Las escuelas dañadas por los sismos

Es preocupante el estado físico de los planteles educativos de todos los niveles asentados en Acayucan y la región pues sufrieron daños tras los sismos y es verdaderamente lamentable que por esa corrupción imperante en México y porque el presidente Enrique Peña Nieto solo piensa en sus reformas estructurales, entre ellas la educativa, a ese sector se le haya dejado cada vez más de la mano, por eso es que a las escuelas no se les da mantenimiento, y son los padres de familias los que cargan con la responsabilidad de acondicionar cada inmueble, aportando para la pintura, la limpieza, la construcción de aulas, la rehabilitación de baños y demás, puesto que ni la federación ni el gobierno estatal responden canalizando recursos para mantenimiento, y a partir de los sismos, para la reconstrucción de no pocos edificios.

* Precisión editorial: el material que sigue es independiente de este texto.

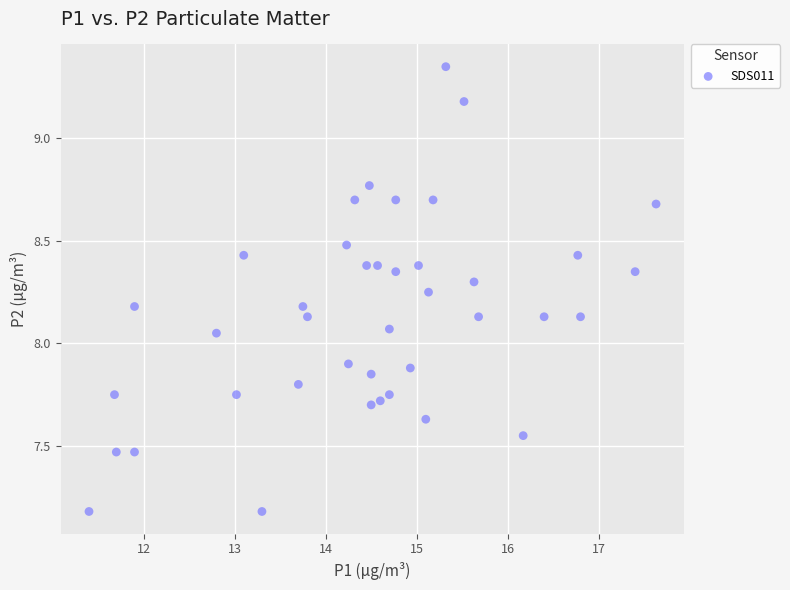

What is the range of X values (max minus min)?

6.2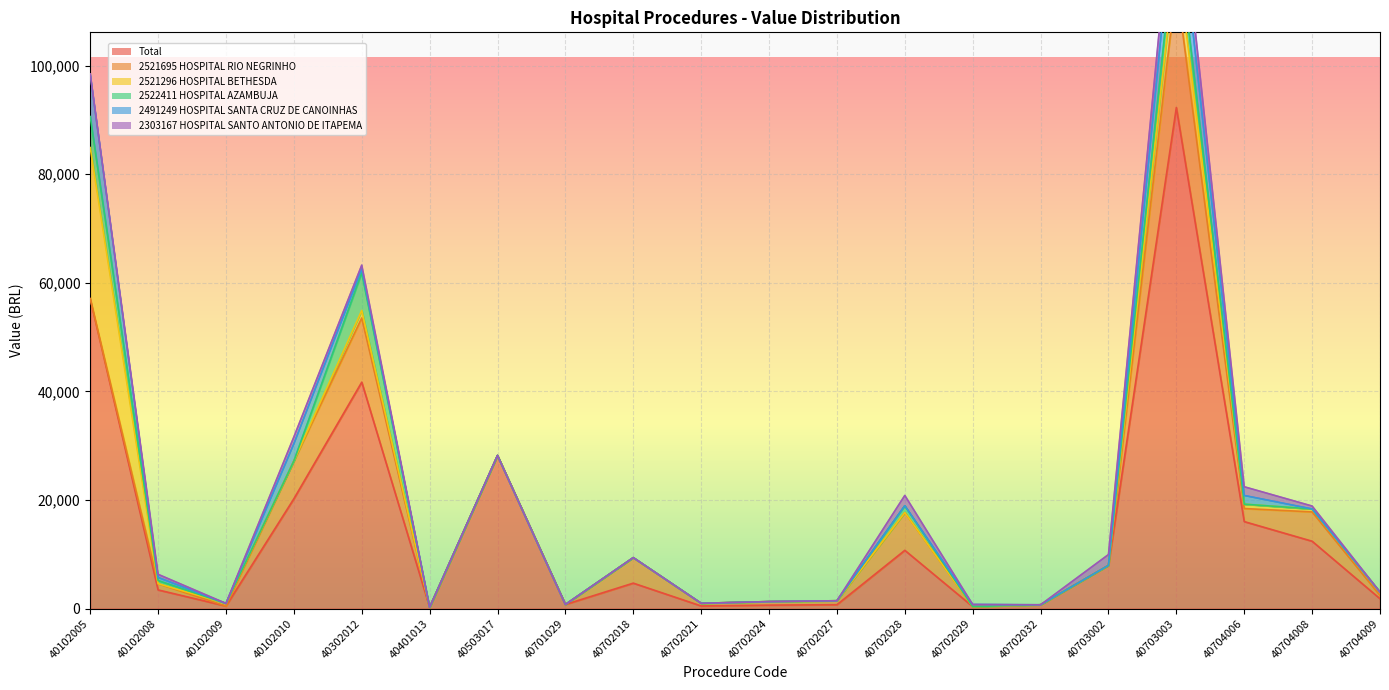

List the labels in order of 2522411 HOSPITAL AZAMBUJA value, largest first.

40302012, 40102005, 40703003, 40702028, 40102008, 40102009, 40102010, 40401013, 40503017, 40701029, 40702018, 40702021, 40702024, 40702027, 40702029, 40702032, 40703002, 40704006, 40704008, 40704009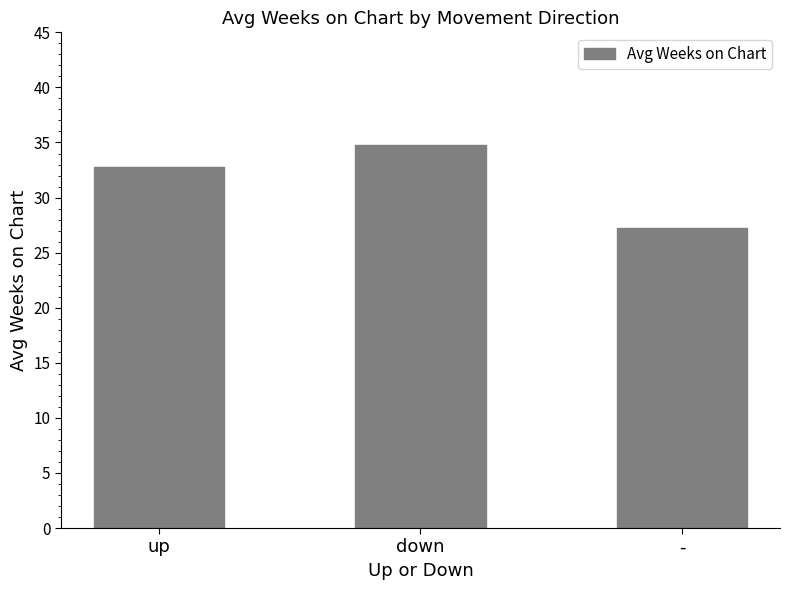

List the labels in order of value, smallest first.

-, up, down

En Oluta, alumnos de una escuela primaria toman clases en el domo, y eso es triste, en Acayucan y otras demarcaciones hay gran preocupación de padres de familia , no saben si enviar o no a sus hijos ante el estado que guardan los planteles, vaya, hasta en el Colegio Carlos Grossman surgió la voz de alarma por las afectaciones que sufrió y que las monjitas al parecer estarían dándole muchas vueltas al asunto, pero claro, esa es historia aparte, porque ese centro educativo vive de las cuotas de los padres de familia, en cambio en las escuelas públicas qué tanto más se sangrará a los progenitores para la rehabilitación? Al gobierno de Peña Nieto le importa un comino las condiciones de las escuelas y el mandatario Miguel Angel Yunes Linares dice que el gobierno está quebrado, no hay dinero ni para los chicles, qué sucederá entonces?